L’ora della verità per i popoli del Sudan è, salvo sorprese, alle porte. Il prossimo 9 gennaio nelle zone del Sud si svolgerà il Referendum col quale i sud sudanesi decideranno per la secessione e l’indipendenza oppure se restare incorporati nell’attuale Federazione. L’esito appare scontato: vincerà certamente la scelta dell’indipendenza, così come propugnato dal SPLM (Movimento di Liberazione del Popolo del Sudan).
Zona verde scuro: Nord Sudan
Zona verde a sinistra: Darfur
Zona verde chiaro a destra: Fronte Est
Zona rossa: Sud Sudan
Basta guardare i risultati delle recenti elezioni di aprile per averne una conferma. A nord ha stravinto il NCP (Partito del Congresso Nazionale) di al-Bashir (su cui pende un mandato di cattura da parte del Tribunale Penale Internazionale), al sud, con percentuali ancor più alte, il SPLM. Le centrali della propaganda imperialista hanno parlato di “brogli e gravi irregolarità”, va detto che osservatori indipendenti hanno denunciato trucchi a scala industriale anche nel Sud Sudan.
La regione contesa di Abyei, la più ricca di petrolio e adagiata proprio sulla per ora virtuale linea di confine tra il Sud Sudan e il resto del paese, dove vivono da sempre le contrapposte tribù arabo-semitiche e nilotiche invece, non voterà il 9 gennaio, visto che non è stato ancora raggiunto un accordo definitivo sulla delimitazione e lo status della regione. La questione è esplosiva, visto che con la regione di Abyei in sospeso, gli stessi confini tra nord e sud sono incerti e aleatori, ciò che rappresenta una vera e propria mina vagante sull’esito finale del processo di pace avviato nel 2005 e che posero fine a vent’anni di cruenta guerra civile.

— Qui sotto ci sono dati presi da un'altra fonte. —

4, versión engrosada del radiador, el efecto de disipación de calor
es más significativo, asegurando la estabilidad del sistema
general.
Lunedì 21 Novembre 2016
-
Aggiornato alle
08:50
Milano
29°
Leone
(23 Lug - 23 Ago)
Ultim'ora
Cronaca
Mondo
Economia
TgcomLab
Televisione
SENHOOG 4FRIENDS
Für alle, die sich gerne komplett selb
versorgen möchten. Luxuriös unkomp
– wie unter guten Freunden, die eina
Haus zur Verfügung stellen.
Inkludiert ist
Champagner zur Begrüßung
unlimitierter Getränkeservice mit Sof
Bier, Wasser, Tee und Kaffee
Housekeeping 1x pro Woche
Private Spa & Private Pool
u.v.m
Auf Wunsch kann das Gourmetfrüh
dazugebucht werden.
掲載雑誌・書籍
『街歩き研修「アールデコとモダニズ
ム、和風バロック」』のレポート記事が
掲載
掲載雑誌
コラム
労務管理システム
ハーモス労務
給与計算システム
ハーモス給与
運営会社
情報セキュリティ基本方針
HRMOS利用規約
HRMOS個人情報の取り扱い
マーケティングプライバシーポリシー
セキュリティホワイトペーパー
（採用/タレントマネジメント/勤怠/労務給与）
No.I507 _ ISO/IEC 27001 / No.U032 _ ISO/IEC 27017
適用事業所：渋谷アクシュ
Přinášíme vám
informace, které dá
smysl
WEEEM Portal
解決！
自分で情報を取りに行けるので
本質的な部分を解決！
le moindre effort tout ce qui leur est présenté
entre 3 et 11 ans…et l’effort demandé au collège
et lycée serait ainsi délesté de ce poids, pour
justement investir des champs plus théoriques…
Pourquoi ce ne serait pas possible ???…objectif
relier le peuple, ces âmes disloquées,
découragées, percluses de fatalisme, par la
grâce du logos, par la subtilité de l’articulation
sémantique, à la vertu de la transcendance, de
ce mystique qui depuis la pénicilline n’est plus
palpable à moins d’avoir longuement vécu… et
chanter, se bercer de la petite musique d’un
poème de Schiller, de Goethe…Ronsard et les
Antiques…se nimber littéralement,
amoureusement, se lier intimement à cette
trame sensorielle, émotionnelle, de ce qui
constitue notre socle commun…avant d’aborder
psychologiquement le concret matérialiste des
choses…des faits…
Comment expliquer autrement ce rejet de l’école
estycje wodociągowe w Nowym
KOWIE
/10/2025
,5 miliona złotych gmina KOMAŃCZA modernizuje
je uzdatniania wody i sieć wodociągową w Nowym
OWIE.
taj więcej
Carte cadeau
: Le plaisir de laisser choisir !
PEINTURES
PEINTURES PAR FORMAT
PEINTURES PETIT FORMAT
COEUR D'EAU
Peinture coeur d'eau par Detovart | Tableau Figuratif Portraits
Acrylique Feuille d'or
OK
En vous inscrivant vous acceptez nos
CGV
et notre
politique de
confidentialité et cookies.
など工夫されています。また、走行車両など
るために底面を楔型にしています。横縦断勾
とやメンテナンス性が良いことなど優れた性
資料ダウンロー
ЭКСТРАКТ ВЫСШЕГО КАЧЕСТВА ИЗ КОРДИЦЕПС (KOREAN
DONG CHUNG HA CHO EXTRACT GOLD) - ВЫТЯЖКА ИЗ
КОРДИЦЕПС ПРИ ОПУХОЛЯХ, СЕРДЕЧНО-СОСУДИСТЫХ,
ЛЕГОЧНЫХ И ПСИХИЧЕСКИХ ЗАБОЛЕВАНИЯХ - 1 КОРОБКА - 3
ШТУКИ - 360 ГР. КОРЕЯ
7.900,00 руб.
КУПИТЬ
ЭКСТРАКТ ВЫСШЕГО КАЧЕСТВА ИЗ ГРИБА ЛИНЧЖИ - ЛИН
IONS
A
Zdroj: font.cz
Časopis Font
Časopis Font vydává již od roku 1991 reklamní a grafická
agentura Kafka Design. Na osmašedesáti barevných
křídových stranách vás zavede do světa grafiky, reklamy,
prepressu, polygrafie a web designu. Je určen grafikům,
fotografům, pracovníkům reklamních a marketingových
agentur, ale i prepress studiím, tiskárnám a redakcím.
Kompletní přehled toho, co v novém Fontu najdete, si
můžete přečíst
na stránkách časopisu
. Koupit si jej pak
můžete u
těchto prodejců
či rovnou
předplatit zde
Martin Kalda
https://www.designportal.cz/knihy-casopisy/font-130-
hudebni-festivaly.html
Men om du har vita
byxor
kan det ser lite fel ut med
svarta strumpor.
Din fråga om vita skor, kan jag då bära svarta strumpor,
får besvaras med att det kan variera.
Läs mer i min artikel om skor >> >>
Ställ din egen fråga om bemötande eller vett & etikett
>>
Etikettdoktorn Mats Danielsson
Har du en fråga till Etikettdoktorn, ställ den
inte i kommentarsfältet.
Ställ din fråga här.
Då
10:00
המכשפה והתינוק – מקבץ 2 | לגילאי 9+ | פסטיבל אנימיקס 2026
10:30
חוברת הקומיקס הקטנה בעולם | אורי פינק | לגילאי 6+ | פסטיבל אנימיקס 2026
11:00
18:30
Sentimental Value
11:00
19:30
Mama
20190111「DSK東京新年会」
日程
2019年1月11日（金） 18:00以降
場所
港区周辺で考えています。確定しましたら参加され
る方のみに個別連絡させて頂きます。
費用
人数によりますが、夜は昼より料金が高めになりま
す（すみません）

Sarebbe un errore ritenere che in ballo ci sia solo la questione del petrolio e l’allocazione delle risorse. Il governo di Khartoum ha da tempo avanzato al SPLM proposte alquanto vantaggiose, sempre respinte al mittente. La posizione intransigente del SPLM si spiega piuttosto con lo sfrontato appoggio nord-americano alla battaglia secessionista. Non è un segreto per nessuno che gli USA considerano il governo del NCP un “regime ostile” e dopo aver invano tentato di abbatterlo, con le buone e con le cattive, ora puntano a sfasciare e a balcanizzare il paese, a seppellirlo come stato sovrano, facendo sorgere al suo posto alcuni protettorati.
Non c’è, com’è noto, solo il fronte del Sud. Focolai di conflitto ove sono operative guerriglie antisudanesi, li abbiamo infatti pure nell’ovest (Darfur), nell’estremo Est del paese (ai confini con l’Eritrea), oltre a quello delle regioni del Nilo blu e delle Montagne Nuba. In quasi tutti i casi questi focolai sono tenuti in vita dal blocco imperialista euro-americano, che arma e finanzia le guerriglie per interposta persona, grazie ai paesi limitrofi (Ciad, Libia, Repubblica Centrafricana, Uganda, Kenia ed Etiopia). In ballo c’è quindi l’assetto geopolitico, non solo dell’Africa orientale, ma di tutto il continente africano, con ripercussioni sullo stesso Medio Oriente. La penetrazione del capitale finanziario cinese, la generale instabilità continentale, accentuano la pressione euro-americana a dotarsi di stati fantoccio e di piazzaforti strategiche. In questa prospettiva gli occidentali debbono schiacciare i regimi nazionalistici e i diversi movimenti antimperialisti a carattere islamico (vedi la Somalia). Azzoppare il governo di Khartoum, portandogli via il Sud, è quindi un tassello di una strategia ad ampio raggio, che punta a strappare prima la regione di Abyei e poi anche il Darfur.